(Text under study):
________________________________________
A blog for fans of Bananagrams, word games, puzzles, and amazing things

Friday, May 18, 2012

The power of recursive drawing

An MIT student has released a simple CoffeeScript/JavaScript-based tool for creating recursive drawings - combinations of rectangles and ellipses that can have a fractal-like structure. It is available at RecursiveDrawing.com. This video briefly explains and demonstrates how the tool works: Essentially, you can:
  1. Drag shapes into the canvas area.
  2. Move a shape around by clicking on its center and dragging.
  3. Resize a shape by clicking on its edge and dragging in and out with respect to the center.
  4. Rotate a shape by clicking on it edge and dragging sideways.
  5. Change the aspect ratio of a shape by clicking on its edge and dragging while holding the SHIFT key.
  6. Move around on the canvas by clicking and dragging the canvas.
  7. Zoom in and out by scrolling on a mouse or trackpad.
You can make more drawings by clicking on the "+" button in the sidebar, and shift between them by clicking on them. And then, by dragging the little representation of the canvas in the sidebar into the main canvas, you get the magical recursive effect.
I found it very easy to form a close approximation to a golden rectangle, subdivided into squares...
________________________________________
(Dataset excerpts):
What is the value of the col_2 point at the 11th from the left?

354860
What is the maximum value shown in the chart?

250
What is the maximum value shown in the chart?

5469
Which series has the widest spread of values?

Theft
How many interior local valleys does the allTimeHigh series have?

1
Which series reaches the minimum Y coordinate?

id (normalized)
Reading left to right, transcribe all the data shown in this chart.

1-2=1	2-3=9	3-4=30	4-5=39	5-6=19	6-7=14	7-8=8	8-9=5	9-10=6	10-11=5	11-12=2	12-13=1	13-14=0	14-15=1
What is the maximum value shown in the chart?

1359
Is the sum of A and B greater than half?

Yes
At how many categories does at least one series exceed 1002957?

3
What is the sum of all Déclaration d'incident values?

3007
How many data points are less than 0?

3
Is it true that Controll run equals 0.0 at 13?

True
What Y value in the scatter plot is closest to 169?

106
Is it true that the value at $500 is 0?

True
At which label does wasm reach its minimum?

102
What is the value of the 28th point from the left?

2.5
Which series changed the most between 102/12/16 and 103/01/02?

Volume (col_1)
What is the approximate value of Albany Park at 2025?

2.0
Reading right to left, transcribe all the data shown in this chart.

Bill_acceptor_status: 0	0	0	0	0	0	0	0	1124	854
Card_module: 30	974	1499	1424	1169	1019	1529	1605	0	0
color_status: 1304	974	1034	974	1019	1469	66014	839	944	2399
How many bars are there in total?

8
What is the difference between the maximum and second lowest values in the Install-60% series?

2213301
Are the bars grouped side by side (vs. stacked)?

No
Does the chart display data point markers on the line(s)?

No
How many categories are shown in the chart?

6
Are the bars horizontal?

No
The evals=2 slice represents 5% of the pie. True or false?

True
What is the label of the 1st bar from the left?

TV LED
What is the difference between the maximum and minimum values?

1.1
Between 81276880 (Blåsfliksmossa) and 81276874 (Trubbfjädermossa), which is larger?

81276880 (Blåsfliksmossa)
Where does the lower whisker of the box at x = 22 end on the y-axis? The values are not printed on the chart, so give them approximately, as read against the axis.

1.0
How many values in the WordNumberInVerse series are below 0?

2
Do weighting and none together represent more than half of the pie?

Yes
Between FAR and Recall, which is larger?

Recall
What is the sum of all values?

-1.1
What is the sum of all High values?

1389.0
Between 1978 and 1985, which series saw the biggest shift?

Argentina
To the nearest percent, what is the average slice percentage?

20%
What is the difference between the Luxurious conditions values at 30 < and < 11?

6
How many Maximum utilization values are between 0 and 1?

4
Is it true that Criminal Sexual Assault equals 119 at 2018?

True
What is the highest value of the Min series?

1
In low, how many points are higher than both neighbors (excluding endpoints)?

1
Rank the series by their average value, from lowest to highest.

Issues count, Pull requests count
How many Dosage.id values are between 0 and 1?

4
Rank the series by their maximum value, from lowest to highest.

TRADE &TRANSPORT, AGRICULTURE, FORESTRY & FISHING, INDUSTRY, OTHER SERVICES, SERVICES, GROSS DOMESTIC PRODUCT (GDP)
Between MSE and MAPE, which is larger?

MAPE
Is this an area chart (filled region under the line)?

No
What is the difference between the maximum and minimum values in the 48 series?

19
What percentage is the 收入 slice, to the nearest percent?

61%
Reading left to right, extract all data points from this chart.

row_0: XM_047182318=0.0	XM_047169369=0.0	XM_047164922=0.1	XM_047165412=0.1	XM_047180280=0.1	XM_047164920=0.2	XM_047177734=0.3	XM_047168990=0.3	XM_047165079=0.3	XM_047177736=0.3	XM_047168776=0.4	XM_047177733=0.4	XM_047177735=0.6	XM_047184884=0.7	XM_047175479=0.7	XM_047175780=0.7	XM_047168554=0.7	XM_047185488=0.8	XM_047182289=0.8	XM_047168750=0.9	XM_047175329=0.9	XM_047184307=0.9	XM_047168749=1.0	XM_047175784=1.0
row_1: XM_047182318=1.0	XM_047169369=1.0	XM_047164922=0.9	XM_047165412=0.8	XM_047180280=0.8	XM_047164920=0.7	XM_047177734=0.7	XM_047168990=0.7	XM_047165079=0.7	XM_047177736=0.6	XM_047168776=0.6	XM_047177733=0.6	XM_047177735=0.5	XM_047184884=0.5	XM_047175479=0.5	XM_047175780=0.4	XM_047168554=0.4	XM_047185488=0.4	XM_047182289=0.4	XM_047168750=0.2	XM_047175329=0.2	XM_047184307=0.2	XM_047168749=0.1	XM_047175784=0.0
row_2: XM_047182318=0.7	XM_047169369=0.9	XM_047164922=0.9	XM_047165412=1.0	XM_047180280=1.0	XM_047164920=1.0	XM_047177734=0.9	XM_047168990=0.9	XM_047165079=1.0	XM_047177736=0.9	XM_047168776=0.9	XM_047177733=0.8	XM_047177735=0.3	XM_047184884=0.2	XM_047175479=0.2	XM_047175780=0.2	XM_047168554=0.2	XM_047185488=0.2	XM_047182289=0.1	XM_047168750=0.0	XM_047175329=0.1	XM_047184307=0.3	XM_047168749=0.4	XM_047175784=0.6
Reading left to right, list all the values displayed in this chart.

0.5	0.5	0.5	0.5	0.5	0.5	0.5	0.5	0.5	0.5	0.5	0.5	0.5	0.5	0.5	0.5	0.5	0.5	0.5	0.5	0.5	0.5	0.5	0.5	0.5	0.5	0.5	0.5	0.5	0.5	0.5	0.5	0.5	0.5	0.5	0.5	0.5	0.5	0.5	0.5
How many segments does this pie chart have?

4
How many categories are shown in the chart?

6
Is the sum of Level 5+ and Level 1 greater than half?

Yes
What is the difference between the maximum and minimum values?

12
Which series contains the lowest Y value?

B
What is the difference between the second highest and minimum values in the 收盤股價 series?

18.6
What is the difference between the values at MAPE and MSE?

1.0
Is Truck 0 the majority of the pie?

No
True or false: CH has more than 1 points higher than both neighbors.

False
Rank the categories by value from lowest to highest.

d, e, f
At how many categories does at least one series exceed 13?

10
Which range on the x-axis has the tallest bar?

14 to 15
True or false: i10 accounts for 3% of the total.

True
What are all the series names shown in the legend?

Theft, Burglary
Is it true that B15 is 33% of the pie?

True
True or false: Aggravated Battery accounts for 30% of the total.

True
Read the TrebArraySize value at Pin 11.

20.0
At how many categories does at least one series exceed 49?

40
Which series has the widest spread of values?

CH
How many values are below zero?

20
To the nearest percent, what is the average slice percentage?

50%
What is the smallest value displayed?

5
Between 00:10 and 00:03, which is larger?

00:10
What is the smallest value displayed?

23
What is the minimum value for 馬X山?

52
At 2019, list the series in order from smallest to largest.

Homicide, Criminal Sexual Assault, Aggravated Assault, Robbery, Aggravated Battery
________________________________________
(Exercise A): In the blog post on recursive drawing, which changes does the tool let you make to a single shape once it is on the canvas? List them all.
(Exercise B): Please explain, in one to three sentences, what the blog post on recursive drawing says produces the recursive effect.
(Exercise C): Carry on the blog post on recursive drawing from its last sentence.

(Answer area A):
- Move it
- Resize it
- Rotate it
- Change its aspect ratio

(Answer area B): You get the recursive effect by dragging the little representation of the canvas in the sidebar into the main canvas. Extra drawings are made with the "+" button in the sidebar, and you switch between them by clicking on them.

(Answer area C):
...or this spiral of home-plate-like pentagons:
I then made a pretty cool fractal tree:
Every time I play with this tool, I make something even better.
The interface is intuitive and powerful, making it terrific fun to play with. I would like to see a triangular shape, some control over color, and perhaps some kind of symmetry operator to allow flipping and reflecting of drawings. And since the source code is available, maybe someone will eventually add these features...

Friday, May 11, 2012

Lexcavator: A cool word-exploding arcade game

A great new arcade-like word game has just been released for desktop computers. It's called Lexcavator, a name that evokes the idea of digging for words. In this game, you tunnel down through a bottomless grid of letters by forming words Boggle-style. Then you jump your little avatar (represented by the "@" symbol) around in the various tunnels that you create, as you try to avoid being pushed up to the top of the screen by the constantly rising letter grid.
The game feels like a hybrid of Boggle and an inverted Tetris. Once you get used to using the mouse to click and drag through letters to form words and navigating with the keyboard, the interface becomes quite intuitive. There are power-ups in the form of other symbols: "!" creates a deep one-column-wide vertical shaft, ">" clears all the letters in the row that it is sitting on, "_" destroys a random set of tiles, "?" randomizes all the letters, and "*" takes out all letters in a 5-by-5 grid.
You don't necessarily need to activate the power-ups when you uncover them. I find that using the "?" power-up usually causes the resulting letters to be harder to make words out of. You also have the option of delaying usage of a power-up by guiding it down with you: for instance, standing next to the power-up and excavating under both yourself and it works nicely.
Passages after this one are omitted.